Hitmetrix - User behavior analytics & recording

Lessons Learned About Consistent Customer Care

Consider me one of your customers. I expect the same level of service in my business dealings with you, the Global Enterprise, as I do from my local butcher shop.

To help you gain insight into what serving me consistently might entail, I talked to my local butcher, Sam, to explore his philosophy on customer care.

“If you call me and ask how much I charge for Delmonico steaks, I will tell you $6.50 per pound, and that is the price you will see in the store,” Sam said.

Sure enough, when I go in the store later that day, the price is posted as Sam said, so the information is consistent across the channels of customer contact. By phone, on the Web or face-to-face in the store, I get the same answers to the same questions. (OK, Sam does not have a Web site, but I am sure the same would apply if he did.)

Like most businesses, Sam’s store does not just sell one product and he also has other people working behind the counter who sell meat for the butcher shop. How is my experience affected when there are several departments within the enterprise?
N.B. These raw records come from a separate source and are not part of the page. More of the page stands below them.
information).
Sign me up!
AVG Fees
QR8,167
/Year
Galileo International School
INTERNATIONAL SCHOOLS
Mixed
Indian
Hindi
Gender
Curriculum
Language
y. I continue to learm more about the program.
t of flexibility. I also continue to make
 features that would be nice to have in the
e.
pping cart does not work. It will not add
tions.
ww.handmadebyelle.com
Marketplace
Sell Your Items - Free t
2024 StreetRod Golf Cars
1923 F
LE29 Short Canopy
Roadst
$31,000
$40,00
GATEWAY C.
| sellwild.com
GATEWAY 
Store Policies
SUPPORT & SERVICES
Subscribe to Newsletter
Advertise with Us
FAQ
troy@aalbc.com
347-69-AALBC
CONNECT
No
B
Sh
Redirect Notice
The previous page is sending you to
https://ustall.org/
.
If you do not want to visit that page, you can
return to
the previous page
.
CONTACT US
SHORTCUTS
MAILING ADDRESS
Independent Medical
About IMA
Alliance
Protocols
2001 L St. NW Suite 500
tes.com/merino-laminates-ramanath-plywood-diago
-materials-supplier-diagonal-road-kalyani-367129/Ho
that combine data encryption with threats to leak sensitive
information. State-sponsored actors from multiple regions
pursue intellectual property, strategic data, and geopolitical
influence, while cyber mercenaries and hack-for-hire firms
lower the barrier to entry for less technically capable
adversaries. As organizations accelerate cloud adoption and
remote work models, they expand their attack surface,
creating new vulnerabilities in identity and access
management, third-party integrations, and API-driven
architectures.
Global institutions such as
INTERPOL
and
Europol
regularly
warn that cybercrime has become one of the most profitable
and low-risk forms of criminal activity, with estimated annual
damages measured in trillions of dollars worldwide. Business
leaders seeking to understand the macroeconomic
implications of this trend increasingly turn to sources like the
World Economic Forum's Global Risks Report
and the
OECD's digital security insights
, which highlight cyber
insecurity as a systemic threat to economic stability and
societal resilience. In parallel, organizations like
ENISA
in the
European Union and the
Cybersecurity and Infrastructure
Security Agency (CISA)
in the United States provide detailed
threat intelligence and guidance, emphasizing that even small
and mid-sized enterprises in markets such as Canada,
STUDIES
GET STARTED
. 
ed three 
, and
“You take a number. When it is your turn, I will get your beef, your pork and your chicken with no problem. I don’t make you take another number or wait in another line.”

At the butcher shop I am not forced to navigate the units within the business. Each employee is able to help me with anything Sam sells, and I am given the same information from each salesperson.

“When I post a special for the week, you will get that promotion guaranteed. And everyone in the store will be aware of that promotion.”

Promises to customers are consistently upheld because they are thoroughly communicated throughout Sam’s business. Between business units and across channels, the promises are honored.

OK, Sam does not really exist. I do not have a local butcher, but I wish I did. Or better yet, I wish Sam ran one of the Global 50 companies with which I do business.

Along with craving better service for my carnivorous needs, I am familiar with the demands of enterprise-class customer relationship management. I know that the challenges that GiantCo Inc. faces are somewhat larger in scale than those faced by Sam, the mythological butcher.

Problem No. 1. The large-scale environment in which you most likely live is populated with prospective customer interactions numbering in the tens of thousands per day. Some of your companies may exceed 1 million customer interactions per week. The volume of interactions surely reduces your ability to provide individualized service. Doesn’t it? Well, it shouldn’t. You have plenty of data about prospects and customer preferences. The software tools are readily available to turn that data into individualized content.

Problem No. 2. Big businesses are typically amalgams of unrelated medium-scale businesses marketing under the same company brand. Often business units are added through acquisition. Different cultures will almost certainly result in islands of customer data and various customer-care cultures. Does your clientele get that integrated brand feel from their interactions? Your customers do not think of your business units as separate entities; your brand must succeed or fail monolithically, all or nothing. One tainted interaction with the credit card arm of your enterprise may affect that customer’s relationship with your retail business.

There are plenty of challenges. But as your customer, I do not care what your problems are. I only care that I am handled evenly. So let me share three critical elements that can be applied to give your fiscal giant the cozy feel of Sam’s Butcher Shop.

o When you provide information to your customers, it must be consistent across your enterprise and across the channels of interaction. If I call your contact center and follow up with a look at your Web site, have I received the same data and the same message? Keep your information consistent across interaction channels. Demand that your CRM software solutions be able to access data where it lives. Avoid data replication at all costs. Duplication of data leads to data staleness and, inevitably, to different information being delivered through different channels.

o Your customers should be able to access information on anything you sell by placing a single phone call, surfing a single Web site and talking to a single person. Never transfer a customer from one place to another because he did not realize that your online business was separate from your bricks-and-mortar operation. Why would you put someone through that?

Leverage your CRM applications across business units; let your software do the heavy lifting – not your customer service representatives, and certainly not your customers. Insist that your CRM software allow contact specialists to be able to access information about any product for any customer. The ideal application will lead the contact specialist through the interaction, providing information in a way that does not require him to be an expert in the subject matter. Provide the information in a context-sensitive script that your conversationalists can use as a guide to good customer service.

o Service-level decisions should be made by the business, not by individual contact specialists or sales representatives. You can and should train your employees to provide good service.

However, when an individual makes a decision about how to treat an individual customer, that experience cannot be reproduced at a later time. People will make different decisions based on external influences. How many of those influences are relevant to your company’s customer service strategy? How does a bad commute affect the level of service you provide your customers? Use software that allows your business to set standards for customer service, and use a CRM solution that uses the encoded standards in the course of all customer interactions.

Challenges abound in the struggle to acquire and retain customers. You can bet that your competitors are trying to lure your customers away by offering them a branded experience. Don’t worry. Who knows your customers better than you do?

Knowledge and a well-conceived information technology strategy are all it takes to bring the smooth, hometown feel to your customer interactions.